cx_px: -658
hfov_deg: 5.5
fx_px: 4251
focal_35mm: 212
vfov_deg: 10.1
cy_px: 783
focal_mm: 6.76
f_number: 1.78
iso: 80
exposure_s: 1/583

* * *

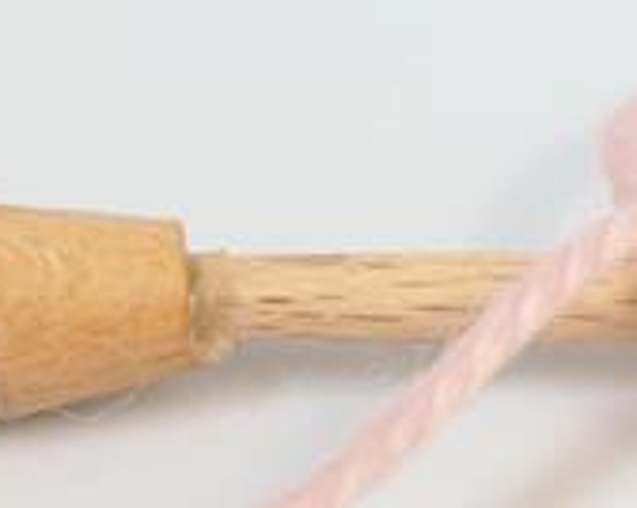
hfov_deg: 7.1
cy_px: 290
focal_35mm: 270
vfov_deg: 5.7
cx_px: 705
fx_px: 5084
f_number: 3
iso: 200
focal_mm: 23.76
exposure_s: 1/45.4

* * *

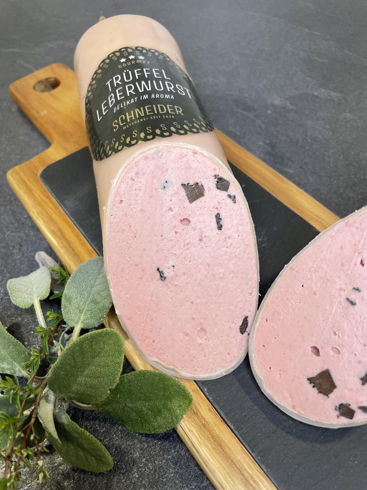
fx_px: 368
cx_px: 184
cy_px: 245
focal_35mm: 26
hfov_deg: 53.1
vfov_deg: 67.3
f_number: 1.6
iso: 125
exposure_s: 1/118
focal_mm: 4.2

* * *

■ ABOUT THIS EXERCISE
From the records above, transcribe without alteration every line from the one with "focal_35mm: 26" to the one with "focal_mm: 4.2", inclusive.

■ RESULT FOR THIS EXERCISE
focal_35mm: 26
hfov_deg: 53.1
vfov_deg: 67.3
f_number: 1.6
iso: 125
exposure_s: 1/118
focal_mm: 4.2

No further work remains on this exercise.